TEXTE DE LECTURE:
========

Il serait sans doute excessif de prétendre qu’elle suffira à donner aux hommes la conscience de leur fraternité, à empêcher entre les nations tout conflit sanglant et à remplacer le règne de la force par celui du droit. Mais du moins elle aidera les peuples à se mieux connaître, à se fréquenter davantage, à se comprendre, à s’estimer et à se respecter. Elle pourra dissiper bien des préjugés et des malentendus qui les séparent, resserrer et multiplier entre eux des relations, non seulement d’intérêt, mais de sympathie, qui contribueront à affermir la concorde et la paix. « Nos devanciers ont créé la conscience familiale, la conscience de la cité, la conscience nationale. Il nous appartient de créer la conscience de l’humanité[1]. » Cette conscience de l’humanité, qui commence à se former et à se manifester, trouvera dans la L. I. un organe et un véhicule indispensables. Il dépend de chacun de nous de hâter cette grande réforme, qui marquera dans l’histoire de l’humanité une époque comparable à celle de l’invention de l’imprimerie, et qui contribuera puissamment aux progrès de la science et de la civilisation.

========

DONNÉES FOURNIES:

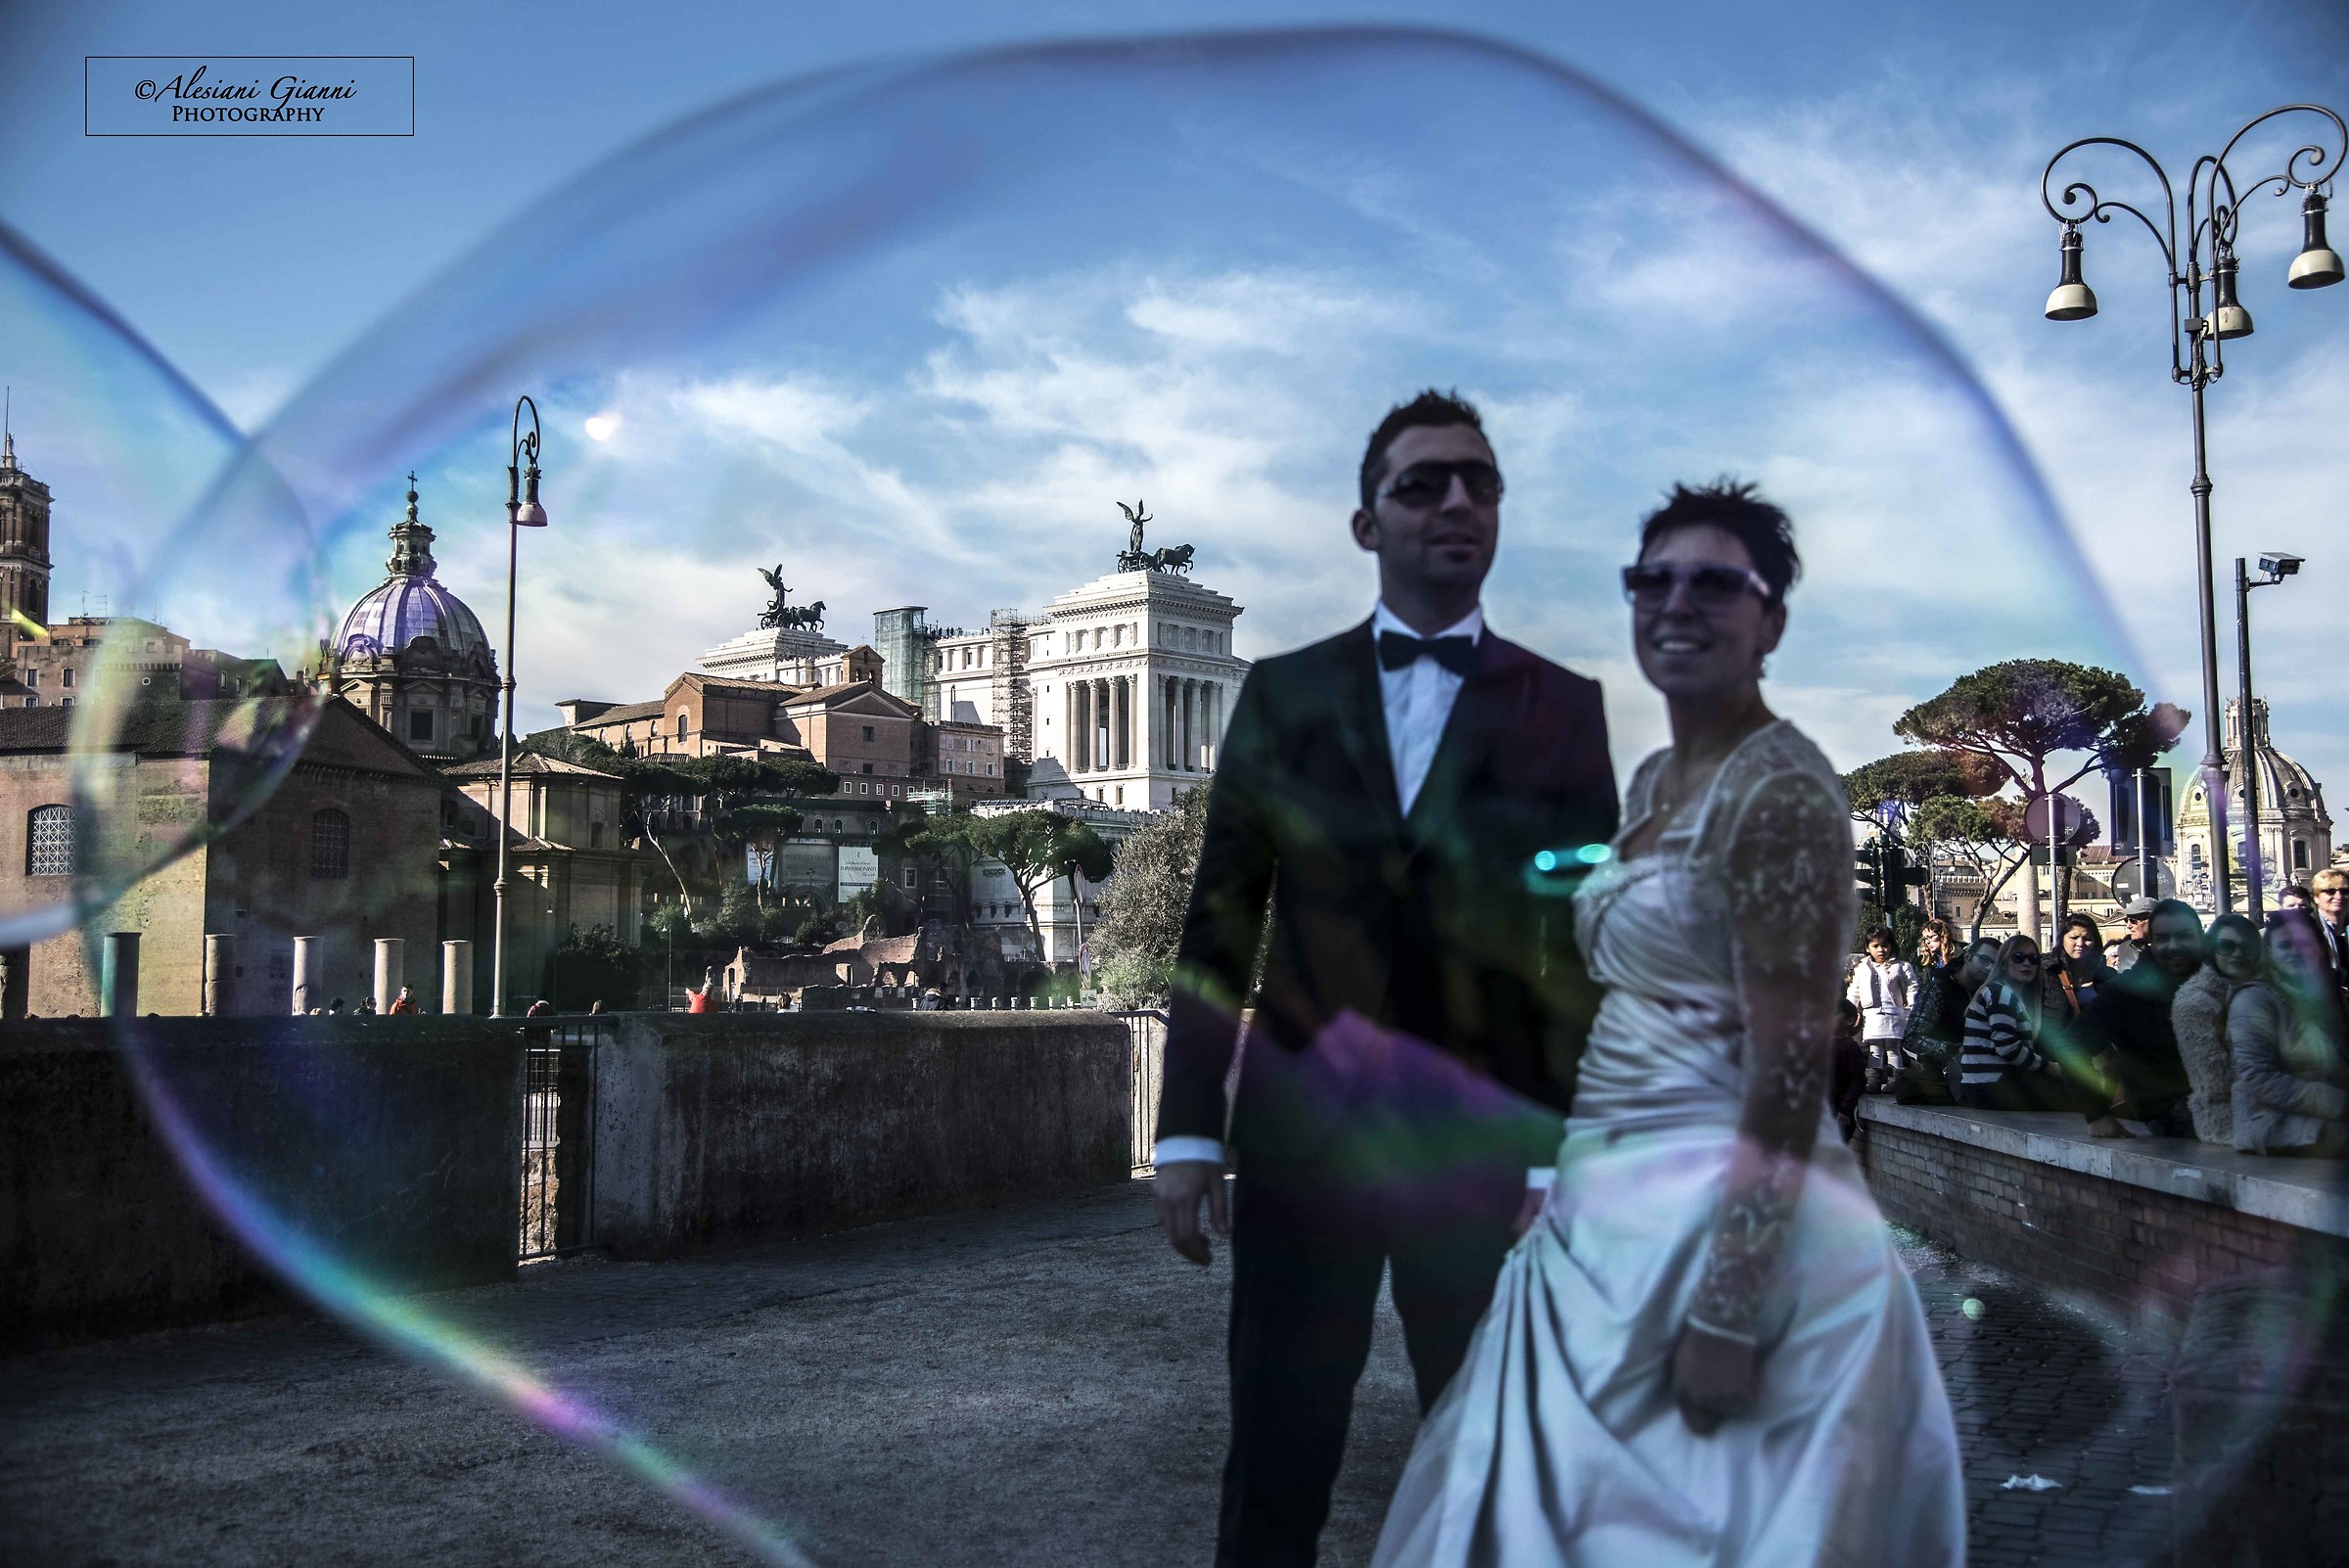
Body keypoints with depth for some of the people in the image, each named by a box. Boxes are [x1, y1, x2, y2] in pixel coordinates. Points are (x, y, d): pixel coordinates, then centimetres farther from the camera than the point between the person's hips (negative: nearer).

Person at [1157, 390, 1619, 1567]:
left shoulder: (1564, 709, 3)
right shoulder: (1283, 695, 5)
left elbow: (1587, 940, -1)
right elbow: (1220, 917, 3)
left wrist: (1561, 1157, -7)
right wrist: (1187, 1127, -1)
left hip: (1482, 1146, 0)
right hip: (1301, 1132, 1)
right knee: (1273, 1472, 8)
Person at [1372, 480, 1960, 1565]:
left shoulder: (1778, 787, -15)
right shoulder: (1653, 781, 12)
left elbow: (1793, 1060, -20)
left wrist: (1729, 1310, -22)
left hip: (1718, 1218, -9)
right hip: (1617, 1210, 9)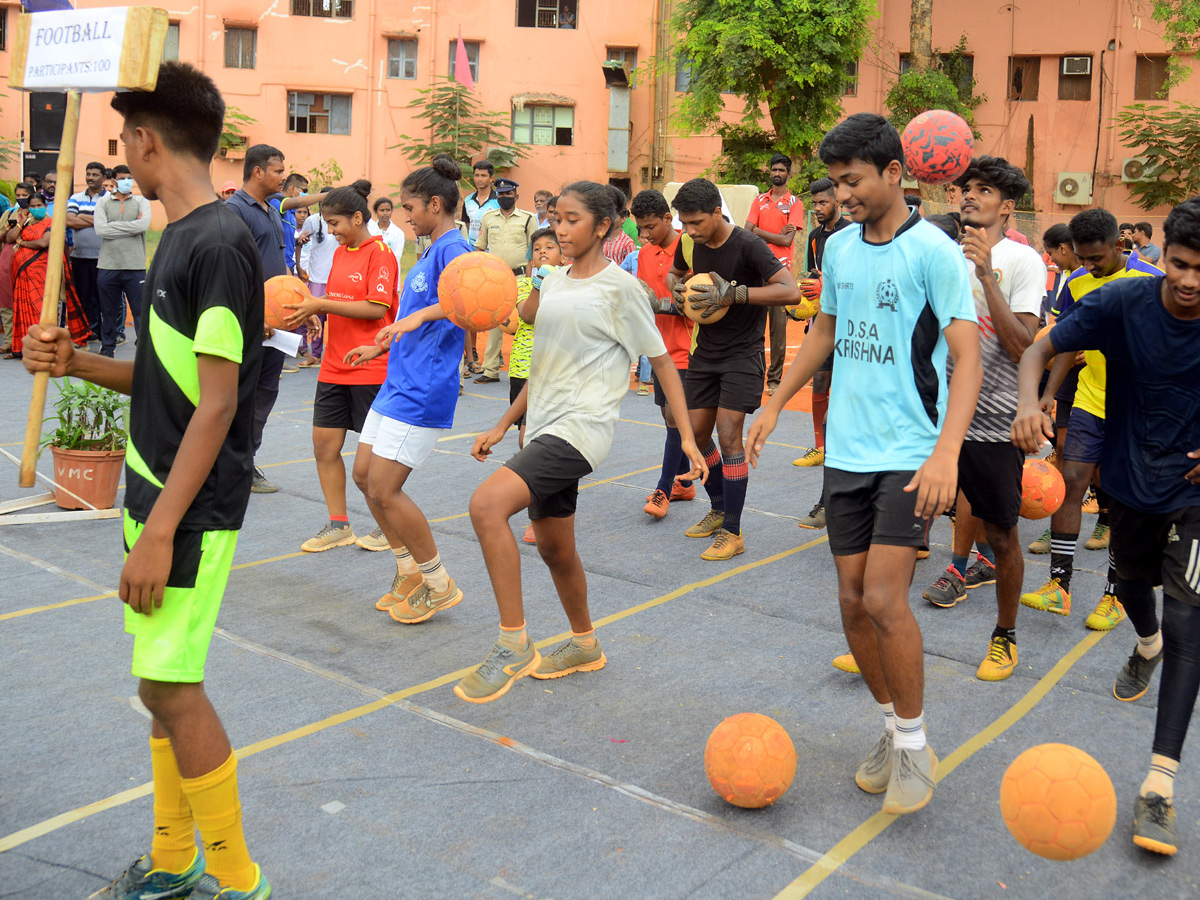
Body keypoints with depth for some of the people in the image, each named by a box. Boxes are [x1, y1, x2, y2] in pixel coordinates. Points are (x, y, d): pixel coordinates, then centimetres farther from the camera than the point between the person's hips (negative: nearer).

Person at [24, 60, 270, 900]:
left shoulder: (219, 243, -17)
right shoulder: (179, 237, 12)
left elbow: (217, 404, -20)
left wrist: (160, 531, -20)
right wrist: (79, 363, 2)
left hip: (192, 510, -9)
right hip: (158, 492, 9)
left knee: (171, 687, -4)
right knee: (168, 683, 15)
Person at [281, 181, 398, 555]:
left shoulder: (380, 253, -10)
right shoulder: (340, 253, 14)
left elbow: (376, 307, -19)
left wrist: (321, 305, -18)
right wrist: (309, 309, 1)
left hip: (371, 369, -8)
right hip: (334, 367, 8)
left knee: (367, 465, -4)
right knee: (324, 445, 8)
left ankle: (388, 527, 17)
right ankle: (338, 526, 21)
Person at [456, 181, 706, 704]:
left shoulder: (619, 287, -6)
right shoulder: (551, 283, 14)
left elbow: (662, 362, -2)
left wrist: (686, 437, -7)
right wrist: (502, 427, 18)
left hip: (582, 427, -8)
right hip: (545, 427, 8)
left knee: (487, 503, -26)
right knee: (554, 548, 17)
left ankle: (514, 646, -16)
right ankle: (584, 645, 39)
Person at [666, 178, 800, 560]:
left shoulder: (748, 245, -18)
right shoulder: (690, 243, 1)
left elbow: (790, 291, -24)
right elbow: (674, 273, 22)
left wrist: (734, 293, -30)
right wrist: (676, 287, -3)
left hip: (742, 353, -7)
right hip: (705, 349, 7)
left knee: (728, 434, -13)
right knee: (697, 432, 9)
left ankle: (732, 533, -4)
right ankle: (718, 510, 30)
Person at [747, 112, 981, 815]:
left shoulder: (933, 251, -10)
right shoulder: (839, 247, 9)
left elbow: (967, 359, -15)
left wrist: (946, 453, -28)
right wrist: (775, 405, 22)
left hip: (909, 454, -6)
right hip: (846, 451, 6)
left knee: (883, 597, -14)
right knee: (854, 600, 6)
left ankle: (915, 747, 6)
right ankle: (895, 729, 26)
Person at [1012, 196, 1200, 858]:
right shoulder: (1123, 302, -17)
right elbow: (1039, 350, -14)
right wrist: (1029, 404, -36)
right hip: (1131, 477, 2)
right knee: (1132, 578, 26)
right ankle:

========

CONSIGNE 1:
Relevez, dans le texte de lecture, tout ce que la L. I. aidera les peuples à faire les uns à l'égard des autres selon la deuxième phrase.
CONSIGNE 2:
Répondez brièvement à chaque question d'après le texte de lecture.
(a) Par quel règne serait-il excessif de prétendre remplacer celui de la force ?
(b) Outre les relations d'intérêt, quelles relations la L. I. pourra-t-elle resserrer et multiplier entre les peuples ?
(c) À quelle invention l'époque marquée par cette grande réforme est-elle comparée ?
CONSIGNE 3:
Poursuivez le texte de lecture à partir de sa dernière phrase.
Les lignes n'ont pas à être consultées.

RÉPONSE 1:
- se mieux connaître
- se fréquenter davantage
- se comprendre
- s'estimer
- se respecter

RÉPONSE 2:
(a) Par le règne du droit.
(b) Des relations de sympathie.
(c) À l'invention de l'imprimerie.

RÉPONSE 3:
Louis Couturat,
Professeur à l’Université de Toulouse,
Délégué du Congrès international de Philosophie.
(Paris, août 1900.)
  1. Allocution de M. Boutroux, Président, à la séance d’ouverture du Congrès international de Philosophie, 1er août 1900. (Voir Revue de Métaphysique et de Morale, t. VIII, p. 510 ; et Bibliothèque du Congrès, t. I, p. xxi.)